While it's impossible to completely avoid sugar, there are some simple ways to limit your intake. The easiest way to see how much sugar is in a product is to check the nutrition facts label. The American Heart Association (AHA) recommends consuming no more than 6 teaspoons (25 grams) of added sugar per day for women and 9 teaspoons (36 grams) for men. You should also be aware of sugar's many names. Sugar has a lot of different names, so it can be hard to know when it's actually present in a product. Some common names for sugar include cane sugar, beet sugar, high-fructose corn syrup, honey, molasses, and agave nectar. Finally, try to avoid processed foods as much as possible. Whole foods, such as fruits and vegetables, are naturally lower in sugar than processed foods.
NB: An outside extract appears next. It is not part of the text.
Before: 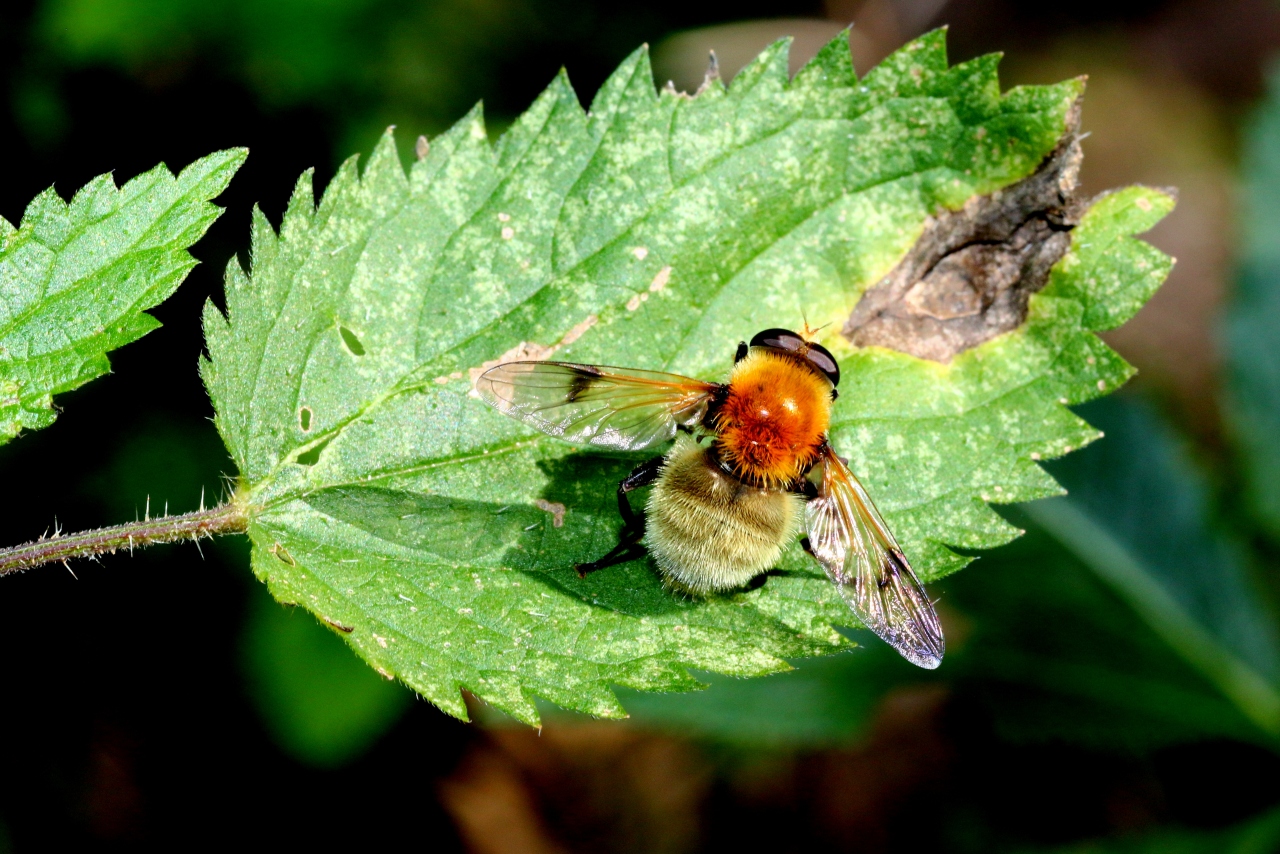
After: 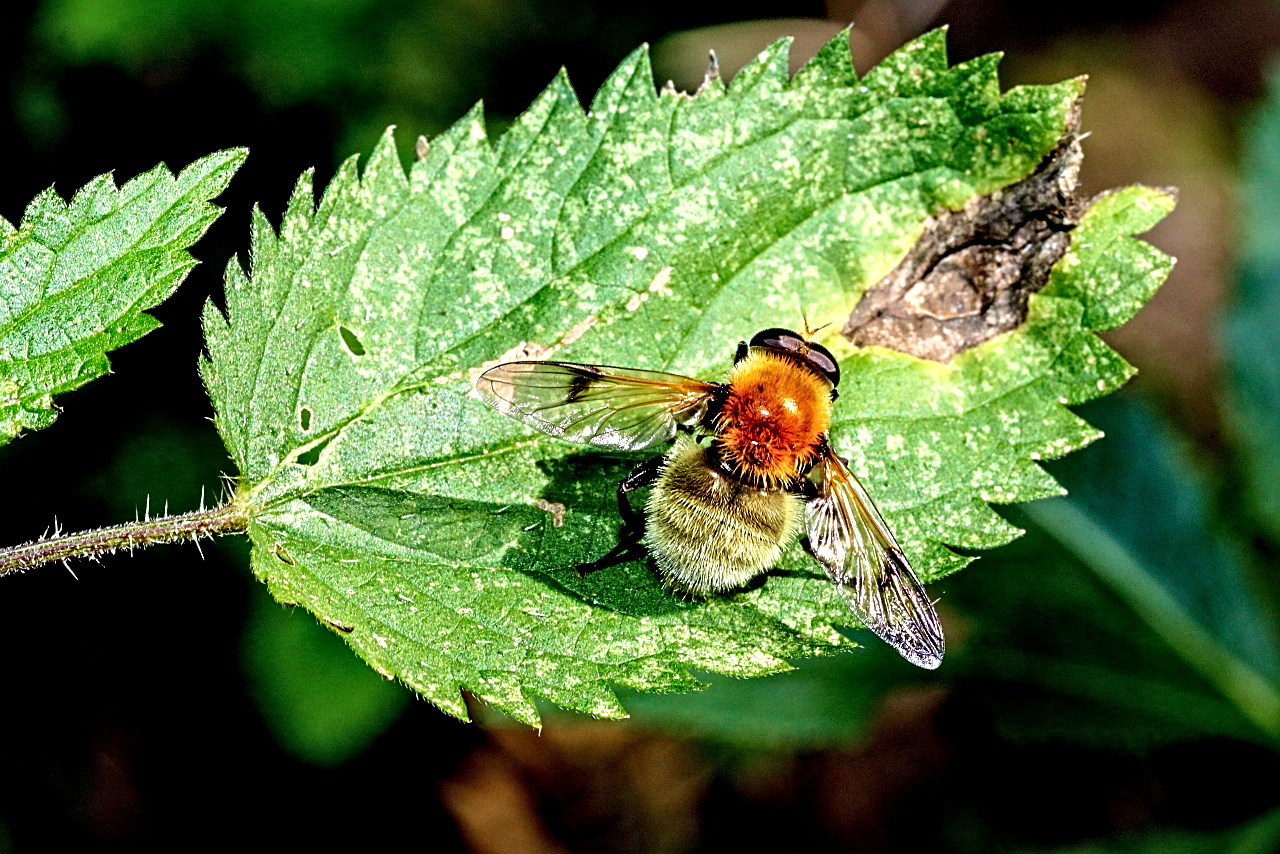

How sugar affects your body
While limited amounts of sugar won't cause you much harm, it is important to be aware of what sugar does to your body, especially if you're probably consuming more than you realize. Your body breaks down all types of sugar into glucose, which is then used for energy. However, too much sugar can lead to a myriad of health problems including weight gain, cavities, and an increased risk for diabetes and heart disease (via Harvard Health).
Sugar affects your brain's reward system by releasing feel-good chemicals like dopamine and serotonin. Eating sugary foods can give you a "sugar high," but it's quickly followed by a "sugar low," or a crash (via WebMD). You may crave more sugar to get that initial high back again. When consumed in large amounts, sugar can contribute to mood swings and feelings of depression. In general, it's best to limit your sugar intake and focus on eating whole, unprocessed foods. When you do consume sugar, be sure to balance it out with plenty of healthy fats, proteins, and fiber to help slow down the release of sugar into your bloodstream.